So far, I’ve scouted a pair of wideouts and a running back, so let’s look at one of the guys that is tasked with getting them the football, Falcons backup quarterback Chris Redman.
Pros: Has a strong arm and likes to throw down the field. Shows nice accuracy and does his best work in the vertical passing game. Comfortable filling in as a spot starter, able to competently manage a game and offense for a short period of time. Shows nice anticipation on the majority of his reads and can see the field when given time. Shows ability to anticipate blitz and make the proper reads.
Cons: Pocket presence and awareness are not great and does not have a quick trigger. Will tend to take some sacks because of this and his lack of mobility. This makes him more susceptible to see a decline in play when he’s pressured. Also has a tendency to force passes downfield looking for the big play. This can lead to turnovers. Doesn’t possess the sort of intangibles that can take the bull by the horns and be a leader on a team for an entire season.
2011 Outlook: If all things go according to plan, Redman will have no impact whatsoever on the Falcons success this year. That is because if things go well, he’ll never play a single snap this year. But if not, then the Falcons will be looking for Redman to step in for the short-term to keep the offense afloat and hopefully not get it off-track in the playoff race.
Redman is 34 and entering a contract year, so his long-term future in Atlanta might be in doubt. He has been a capable and serviceable reserve for the Falcons the past four seasons, but the likelihood that he latches on as a backup quarterback a la a Jon Kitna, Todd Collins or Mark Brunell and plays until he’s 40 doesn’t seem likely.
The Falcons may be looking to turn the keys to the No. 2 position over to John Parker Wilson after this season. But Redman still has opportunities to solidify his status with the team. If Ryan does go down with an injury, Redman can step in and be a productive game manager in this offense due to the pieces around him such as Roddy White, Julio Jones, and Michael Turner. And the introduction of Jones into the lineup likely will make Redman even better backup because now he has another receiver that can be used to exploit the deep ball, which is the strength of Redman’s game.
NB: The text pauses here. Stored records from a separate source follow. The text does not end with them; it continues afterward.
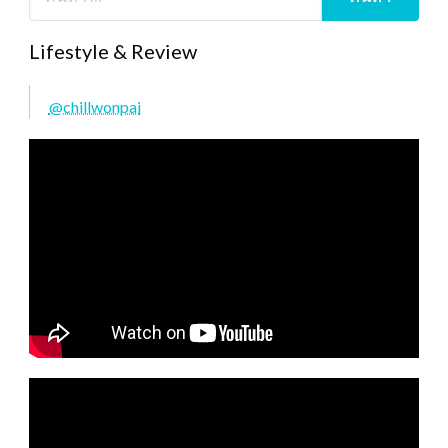
Lifestyle & Review
@chillwonpai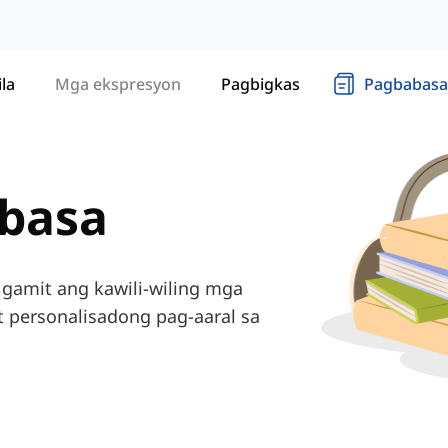
ila
Mga ekspresyon
Pagbigkas
Pagbabasa
gbasa
gamit ang kawili-wiling mga
t personalisadong pag-aaral sa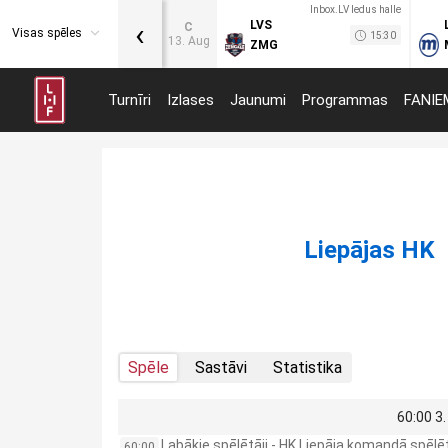
Inbox.LV ledus halle
‹
LVS
C
Visas spēles
15:30
13. Aug
ZMG
Turnīri
Izlases
Jaunumi
Programmas
FANIE
Liepājas HK
Spēle
Sastāvi
Statistika
60:00 3.
Labākie spēlētāji - HK Liepāja komandā spēl
60:00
In Summary… Redman is your classic example of the type of No. 2 quarterback you often find in the NFL. He’s comfortable and capable filling in on the short-term, but if you were to hand the keys to a team to him, he doesn’t have what it takes to get them to the promised land. But Redman appears to be comfortable with his status as a fill-in starter, and for the most part does that job fairly well. With pieces around him, he can be a competent fill-in starter for the short-term. The introduction of Julio Jones into the offense could be just as beneficial to a guy like Redman as it could be for Ryan, if Redman ever sees the field.